Software is only part of the solution in a proactive virus solution. A complete virus protection strategy requires many aspects to help limit the risk of viruses and includes the following:
-
Develop in-house policies and rules In a corporate environment or even a small office, it is important to establish what information can be placed onto a system. For example, should users be able to download programs from the Internet? Can users bring in their own floppy disks or other storage media?
-
Monitoring virus threats With new viruses coming out all the time, it is important to check to see if new viruses have been released and what they are designed to do.
-
Educate users One of the keys to a complete antivirus solution is to train users in virus prevention and recognition techniques.

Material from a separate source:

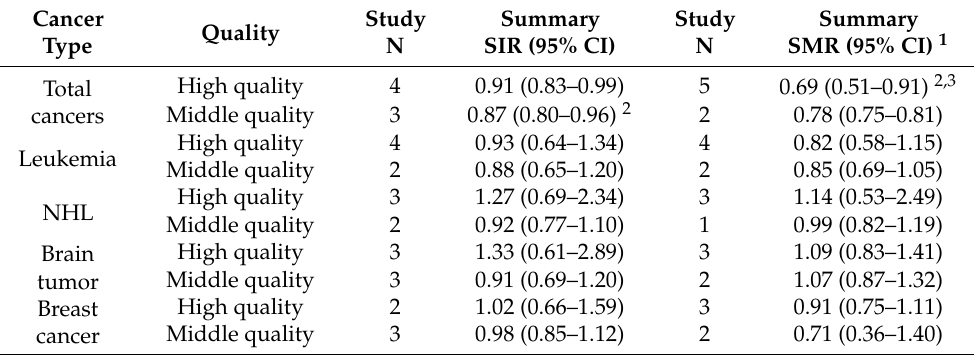
Table 6. Sub-group meta-analysis by study quality for the standardized incidence ratios (SIRs) and standardized mortality ratios (SMRs) of cancer, leukemia, NHL, brain tumor and breast cancer in semiconductor workers compared to the general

If users know what they are looking for, it can prevent a virus from entering the system or the network.
-
Back up copies of important documents It should be mentioned that no solution is absolute and care should be taken to ensure that the data is backed up. In the event of a malicious attack, redundant information is available in a secure location.
-
Automate virus scanning and updates Today's antivirus software can be configured to scan and update itself automatically. Because such tasks can be forgotten and overlooked, it is recommended to have these processes scheduled to run at predetermined times.
-
Email vetting Email is one of the commonly used virus delivery mechanisms. Antivirus software can be used to check inbound and outbound emails for virus activity.